Tu as plus frappé Imogen que tu l’as nourri dans toute sa vie et c’est moi que
tu appelais la fille à ton image, c’est comme ça que tu te joues de moi ?
– C’est bon cette
fois ? elle dit après un moment à juste
me regarder respirer bruyamment
– Rends-moi mon
argent ! je crie en tenant un bout de
son habit
– Tu es certainement
à mon image, mais ton ingratitude vient de ton père. C’est dans la nature que
tu as trouvé ton fils en revenant ici ou dans une maison ? Sans moi, sans mon cerveau tu aurais pu fuir
pour te cacher ici ? Si je devais
faire les calculs comme tu me fais maintenant, tu penses que ce sont tes pauvres
quarante mille par mois qui suffiront à me dédommager ? Je t’ai envoyé à l’école au village, tu es allée
ouvrir tes jambes pour prendre une grossesse. Ça ne te suffisait pas. Il te
fallait prendre une deuxième, or j’avais un homme prêt à te prendre et élever
ton niveau. J’ai gagné quoi dedans ? Aujourd’hui,
le pipi que tu es vient aussi me réclamer des comptes ? La vie m’a tout montré tchrrrrr, m’injurie-t-elle
avant de me bousculer et s’en aller
Les mots m’ont fait si
mal que je ne pouvais stopper mes larmes sur ma couche de nuit.

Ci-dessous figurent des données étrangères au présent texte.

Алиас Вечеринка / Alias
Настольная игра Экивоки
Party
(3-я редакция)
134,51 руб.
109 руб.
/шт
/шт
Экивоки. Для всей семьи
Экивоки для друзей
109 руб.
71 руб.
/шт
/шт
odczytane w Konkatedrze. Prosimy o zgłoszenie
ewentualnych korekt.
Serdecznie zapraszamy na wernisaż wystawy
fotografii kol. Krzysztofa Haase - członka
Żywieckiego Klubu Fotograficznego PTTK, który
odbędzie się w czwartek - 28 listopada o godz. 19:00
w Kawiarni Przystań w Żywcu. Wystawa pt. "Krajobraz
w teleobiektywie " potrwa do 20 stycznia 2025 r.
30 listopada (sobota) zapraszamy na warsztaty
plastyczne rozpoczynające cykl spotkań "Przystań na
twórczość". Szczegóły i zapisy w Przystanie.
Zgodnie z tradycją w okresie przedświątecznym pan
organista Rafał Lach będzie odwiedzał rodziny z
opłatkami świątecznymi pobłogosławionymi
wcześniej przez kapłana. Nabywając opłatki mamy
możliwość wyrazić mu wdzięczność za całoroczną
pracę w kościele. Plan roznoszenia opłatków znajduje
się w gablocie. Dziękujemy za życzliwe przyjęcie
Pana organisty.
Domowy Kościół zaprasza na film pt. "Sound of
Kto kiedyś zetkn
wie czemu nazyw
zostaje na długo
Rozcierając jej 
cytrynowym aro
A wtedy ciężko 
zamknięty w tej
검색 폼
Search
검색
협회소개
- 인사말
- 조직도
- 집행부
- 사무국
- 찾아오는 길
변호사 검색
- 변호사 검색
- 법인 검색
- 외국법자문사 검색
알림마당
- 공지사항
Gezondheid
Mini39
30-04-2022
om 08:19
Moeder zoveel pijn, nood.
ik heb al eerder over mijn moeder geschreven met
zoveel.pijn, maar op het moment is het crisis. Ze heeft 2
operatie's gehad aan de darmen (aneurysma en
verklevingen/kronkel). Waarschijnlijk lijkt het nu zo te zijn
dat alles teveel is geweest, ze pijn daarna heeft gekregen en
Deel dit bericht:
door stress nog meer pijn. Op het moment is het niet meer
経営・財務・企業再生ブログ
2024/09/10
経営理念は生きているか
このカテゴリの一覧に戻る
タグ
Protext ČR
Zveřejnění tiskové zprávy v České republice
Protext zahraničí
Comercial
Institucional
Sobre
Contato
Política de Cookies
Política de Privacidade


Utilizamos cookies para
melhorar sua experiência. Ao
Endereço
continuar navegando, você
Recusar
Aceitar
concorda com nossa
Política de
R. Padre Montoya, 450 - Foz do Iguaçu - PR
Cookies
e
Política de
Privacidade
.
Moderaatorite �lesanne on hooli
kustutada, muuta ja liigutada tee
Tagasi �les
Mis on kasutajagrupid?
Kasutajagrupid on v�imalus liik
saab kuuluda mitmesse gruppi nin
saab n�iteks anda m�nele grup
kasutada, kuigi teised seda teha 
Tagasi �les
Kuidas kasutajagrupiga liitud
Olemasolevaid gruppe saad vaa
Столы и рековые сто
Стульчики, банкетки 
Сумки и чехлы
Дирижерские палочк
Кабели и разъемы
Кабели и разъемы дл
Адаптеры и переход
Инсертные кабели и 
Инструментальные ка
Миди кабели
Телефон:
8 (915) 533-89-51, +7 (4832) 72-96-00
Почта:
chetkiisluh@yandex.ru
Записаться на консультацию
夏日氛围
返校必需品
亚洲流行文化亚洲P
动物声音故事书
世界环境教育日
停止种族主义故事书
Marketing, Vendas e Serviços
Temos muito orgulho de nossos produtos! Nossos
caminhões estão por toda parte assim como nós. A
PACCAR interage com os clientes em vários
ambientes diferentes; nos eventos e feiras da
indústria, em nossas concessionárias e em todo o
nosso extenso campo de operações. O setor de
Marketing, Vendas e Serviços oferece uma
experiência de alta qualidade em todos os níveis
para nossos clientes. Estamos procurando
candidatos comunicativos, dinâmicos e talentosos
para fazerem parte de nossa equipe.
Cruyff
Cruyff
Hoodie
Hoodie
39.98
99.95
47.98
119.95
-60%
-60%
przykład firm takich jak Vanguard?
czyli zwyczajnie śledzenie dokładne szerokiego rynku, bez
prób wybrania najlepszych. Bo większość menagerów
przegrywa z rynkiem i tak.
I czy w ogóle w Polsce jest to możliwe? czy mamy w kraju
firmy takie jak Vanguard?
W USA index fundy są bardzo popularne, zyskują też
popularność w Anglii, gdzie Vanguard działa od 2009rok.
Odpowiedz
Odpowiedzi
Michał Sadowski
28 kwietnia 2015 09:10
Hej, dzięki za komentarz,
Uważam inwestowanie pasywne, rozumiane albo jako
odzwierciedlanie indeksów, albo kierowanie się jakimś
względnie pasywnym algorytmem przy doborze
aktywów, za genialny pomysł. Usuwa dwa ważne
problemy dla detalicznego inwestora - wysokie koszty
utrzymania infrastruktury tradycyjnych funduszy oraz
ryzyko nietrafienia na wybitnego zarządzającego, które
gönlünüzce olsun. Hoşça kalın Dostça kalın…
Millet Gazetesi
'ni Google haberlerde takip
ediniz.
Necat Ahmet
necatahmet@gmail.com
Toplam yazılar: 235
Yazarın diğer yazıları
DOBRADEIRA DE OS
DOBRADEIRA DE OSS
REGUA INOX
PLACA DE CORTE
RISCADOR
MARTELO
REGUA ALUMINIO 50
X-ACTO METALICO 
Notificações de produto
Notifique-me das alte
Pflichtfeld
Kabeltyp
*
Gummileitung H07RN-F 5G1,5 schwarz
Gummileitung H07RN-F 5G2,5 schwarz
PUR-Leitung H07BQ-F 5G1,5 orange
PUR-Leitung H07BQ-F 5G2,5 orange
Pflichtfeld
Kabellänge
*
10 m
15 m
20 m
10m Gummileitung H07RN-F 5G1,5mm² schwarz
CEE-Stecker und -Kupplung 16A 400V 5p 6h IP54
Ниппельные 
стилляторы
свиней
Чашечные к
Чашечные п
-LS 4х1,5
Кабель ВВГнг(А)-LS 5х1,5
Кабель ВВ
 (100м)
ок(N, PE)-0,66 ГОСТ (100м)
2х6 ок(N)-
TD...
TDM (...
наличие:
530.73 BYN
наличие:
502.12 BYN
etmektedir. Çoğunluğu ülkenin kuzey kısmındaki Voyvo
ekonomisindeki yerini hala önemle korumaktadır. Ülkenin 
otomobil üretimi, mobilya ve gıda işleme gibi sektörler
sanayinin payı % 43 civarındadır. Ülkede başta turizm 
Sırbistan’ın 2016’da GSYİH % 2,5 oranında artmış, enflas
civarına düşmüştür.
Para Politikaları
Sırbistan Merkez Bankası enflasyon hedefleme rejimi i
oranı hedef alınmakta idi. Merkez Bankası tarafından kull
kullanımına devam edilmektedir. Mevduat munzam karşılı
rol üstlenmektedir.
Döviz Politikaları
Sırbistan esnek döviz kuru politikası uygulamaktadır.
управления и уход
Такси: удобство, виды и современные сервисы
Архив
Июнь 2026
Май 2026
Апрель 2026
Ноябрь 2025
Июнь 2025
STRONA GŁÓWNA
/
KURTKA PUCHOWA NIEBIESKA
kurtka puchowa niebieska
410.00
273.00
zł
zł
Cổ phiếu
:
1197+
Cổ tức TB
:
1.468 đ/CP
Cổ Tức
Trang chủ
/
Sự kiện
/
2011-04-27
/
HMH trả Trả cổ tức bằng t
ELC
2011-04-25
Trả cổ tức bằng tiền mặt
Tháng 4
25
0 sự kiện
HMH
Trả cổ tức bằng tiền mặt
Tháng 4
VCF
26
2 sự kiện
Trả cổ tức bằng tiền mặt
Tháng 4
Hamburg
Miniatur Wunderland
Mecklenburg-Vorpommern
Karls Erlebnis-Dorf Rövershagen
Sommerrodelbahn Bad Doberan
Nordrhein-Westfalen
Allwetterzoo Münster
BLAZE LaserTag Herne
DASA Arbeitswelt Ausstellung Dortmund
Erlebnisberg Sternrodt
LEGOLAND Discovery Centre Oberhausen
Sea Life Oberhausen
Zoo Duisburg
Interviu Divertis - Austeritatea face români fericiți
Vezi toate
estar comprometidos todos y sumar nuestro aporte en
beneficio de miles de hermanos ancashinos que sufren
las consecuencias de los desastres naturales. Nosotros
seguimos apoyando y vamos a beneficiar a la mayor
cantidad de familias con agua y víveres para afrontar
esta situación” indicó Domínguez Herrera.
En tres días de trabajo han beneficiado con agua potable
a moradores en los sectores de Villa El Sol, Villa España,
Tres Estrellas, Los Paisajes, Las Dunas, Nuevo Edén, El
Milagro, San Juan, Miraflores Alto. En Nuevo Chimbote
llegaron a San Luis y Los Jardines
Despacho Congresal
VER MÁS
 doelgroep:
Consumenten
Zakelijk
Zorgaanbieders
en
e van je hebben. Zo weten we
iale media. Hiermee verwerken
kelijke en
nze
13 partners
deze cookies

Imogen à côté ne
se gêne pas un peu pour me demander si ça va, pourtant on dort sur le même
matelas au sol.
– Tu te rends compte
qu’elle m’a appelé pipi, dis-je amère
– Hum…
– Ton cœur noir ne
peut pas essayer de me consoler un peu ? Tu es quel
humain toi ?
– Au moins elle t’a
dit la vérité
– Tu dis quoi ? dis-je sur un ton bagarreur
– Tu souffres pour
manger, c’est toi qui vas faire enfant avec quelqu’un qui souffre aussi.
– Qui t’a dit qu’il
souffrait ? C’était mon professeur de
maths et il m’écoutait. Il me comprenait, bref, tu n’as pas de cœur donc les
choses comme ça ne sont pas à ton niveau
– Quelqu’un qui
souffre a le temps pour écouter une souffreuse, c’est normal
– Tu es bête, le mot
là n’existe même pas
– Hooo, tu as compris.
Et puis tu fais deuxième enfant. Au moins Dieu prend lui là pour qu’il ne
souffre pas, oh tu pleures que la vie est triste, jusqu’à tu m’as frappé dans l’histoire
là
– Je t’ai frappé
parce que tu m’as traité de bête quand je pleurais la perte de mon enfant. Tu étais
cruelle sans raison
– OK oh, je n’a qu’à
être crielle
– On dit cruelle. De
toute façon quelqu’un qui a avorté de son enfant à quatorze ans ne connaît rien
de ce que je pouvais ressentir
– Ce qui est sûr, elle
t’a déjà dit que tu es pipi. Tu n’es pas mort, demain le travail t’attend, donc
faut faire silence on dort
Façon, elle me l’a dit, c’est comme ça qu’elle s’endort facilement. Parfois je me demande si elle a un point faible. Je lui murmure quand même un merci, pour avoir pris soin de mon fils, bien qu’elle n’ait jamais caché son antipathie pour moi.